In diesen Tagen wimmelt Iowa von Reporter von überregionalen und regionalen Zeitungen, auch von Radiostationen und Fernsehen, trotz des bitterkalten Wetters. Nach Schneefall und Eisstürmen, die Flughäfen und Straßen stilllegten und das öffentliche Leben weitgehend zum Erliegen brachten, mussten mehrere Veranstaltungen abgesagt werden. Es geht um das erste politische Großereignis im Wahljahr 2024, das im November mit der Präsidentschaftswahl kulminieren wird. Das Augenmerk liegt bei den Republikanern, da die Demokraten den Amtsinhaber Joe Biden aufstellen.
Iowa ist ein ländlicher, überwiegend weißer Staat mit viel Landwirtschaft. Nicht sehr repräsentativ für das bunte Land. Viele Sekten gibt es hier, die bekannteste davon, die Amish, die moderne Technik ablehnen. Iowa war einst ein klassischer Swing State, der mal republikanisch, mal demokratisch wählte. Mittlerweile sitzen die Republikaner hier aber fest im Sattel. Vermutlich mit ein Grund, wieso die Demokraten erstmals nicht offiziell in Iowa in die Vorwahlen starten. Derzeit ist mit Kim Reynolds eine Republikanerin und Trump-Anhängerin am Ruder. Bei den Präsidentschaftswahlen 2016 und 2020 gewann Donald Trump dort.

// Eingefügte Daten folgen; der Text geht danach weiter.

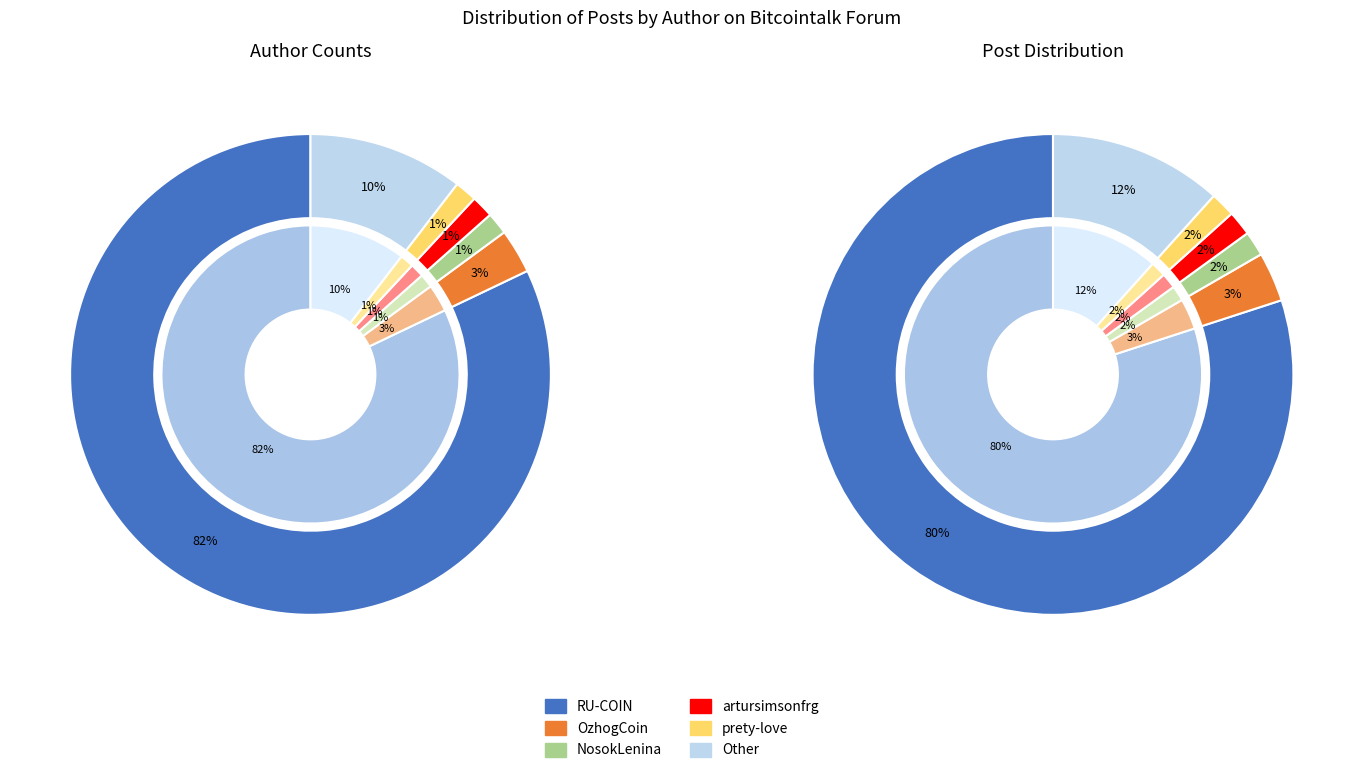

Is there a majority slice in this chart?

Yes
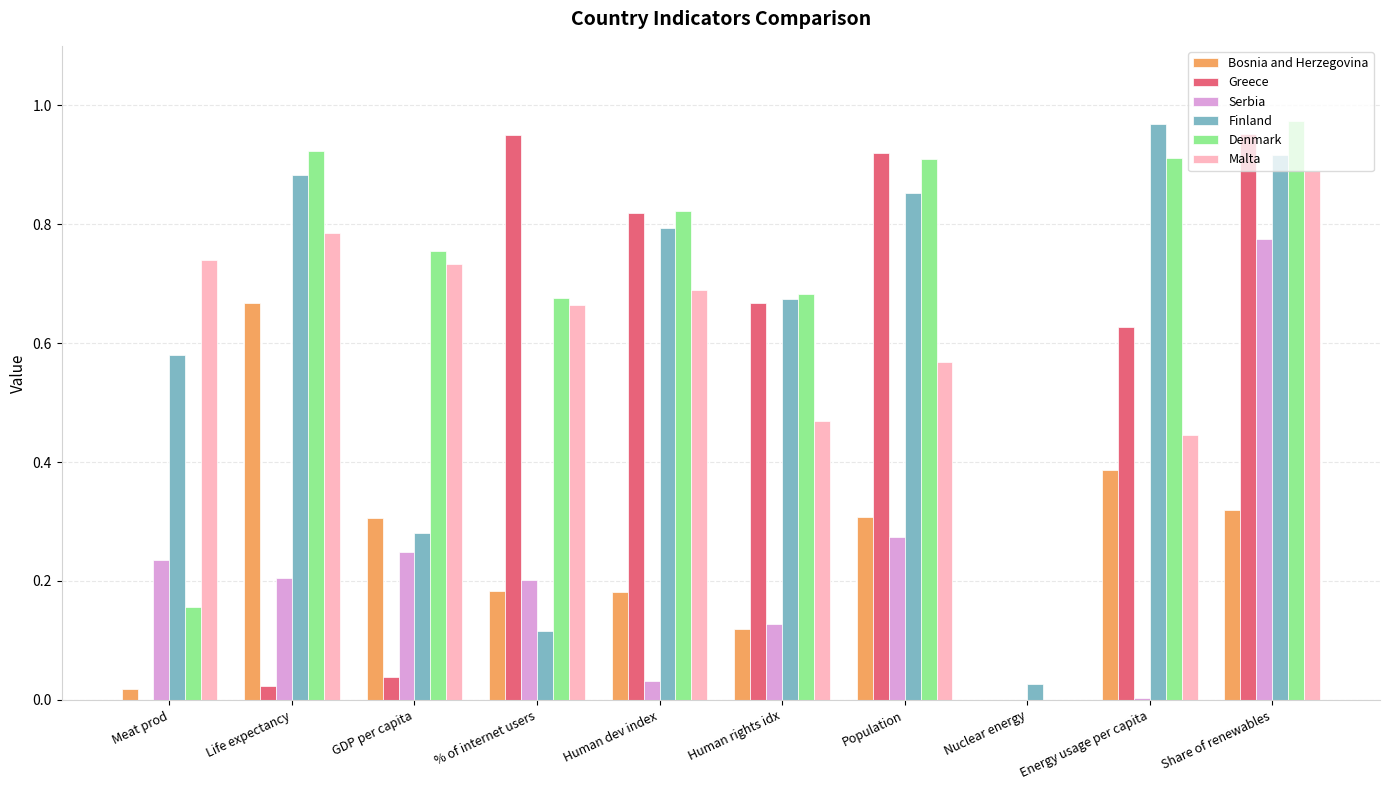

What is the sum of all Greece values?

5.0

Der Iowa Caucus – so nennt sich das spezielle Abstimmungsprozedere – ist in den USA einmalig. Weil das Wahlverfahren kompliziert ist, findet die erste Vorwahl eines jeden Präsidentschaftsrennen seit Jahrzehnten zuerst in diesem Bundesstaat statt. Während sonst die registrierten Wähler in Wahllokalen abstimmen, kommen hier Bürger in Gruppen zusammen, um zu diskutieren – in Kirchen, Büchereien, Turnhallen, Privathäusern – und stimmen dann ab. In einer offenen Abstimmung – man hebt die Hand oder stellt sich hinter Schilder, auf denen jeweils die Namen der Kandidaten stehen. Es ist ein umständlicher Prozess, der auch irrtumsanfällig ist. Die einen sehen darin einen urdemokatrischen Wahlablauf – man leistet Überzeugungsarbeit und am Ende gewinnt die beste Idee; die anderen üben Kritik: Es könne Druck ausgeübt werden, Kandidaten mit kleinem, aber eingefleischtem Anhängerkreis würden Kapital aus dem Wahlvorgang schlagen. Iowa ist für den weiteren Verlauf des Wahlkampfs jedenfalls von großer Bedeutung. Wer hier aufzeigt, sichert sich mehr Aufmerksamkeit, findet neue Spender. Dass Trump gewinnt, scheint gewiss. Aber mit welchem Abstand?
Klar ist: Trump führt in den Umfragen. Laut der Wahlplattform FiveThirtyEight sind bundesweit mehr als 60 Prozent der Republikaner für ihn, Haley und DeSantis kommen auf je 12 Prozent. In Iowa liegt Trump bei 52 Prozent, während Haley und DeSantis hier bei rund 17 Prozent stehen. Derweil bleibt weiter offen, ob Trump überhaupt antreten darf. Gegen ihn wird ermittelt, inwieweit in den Putschversuch vom 6. Jänner 2021 verwickelt ist. Zwei Bundesstaaten haben ihm bereits untersagt, zu kandidieren. Nun liegt der Ball beim Obersten Gericht.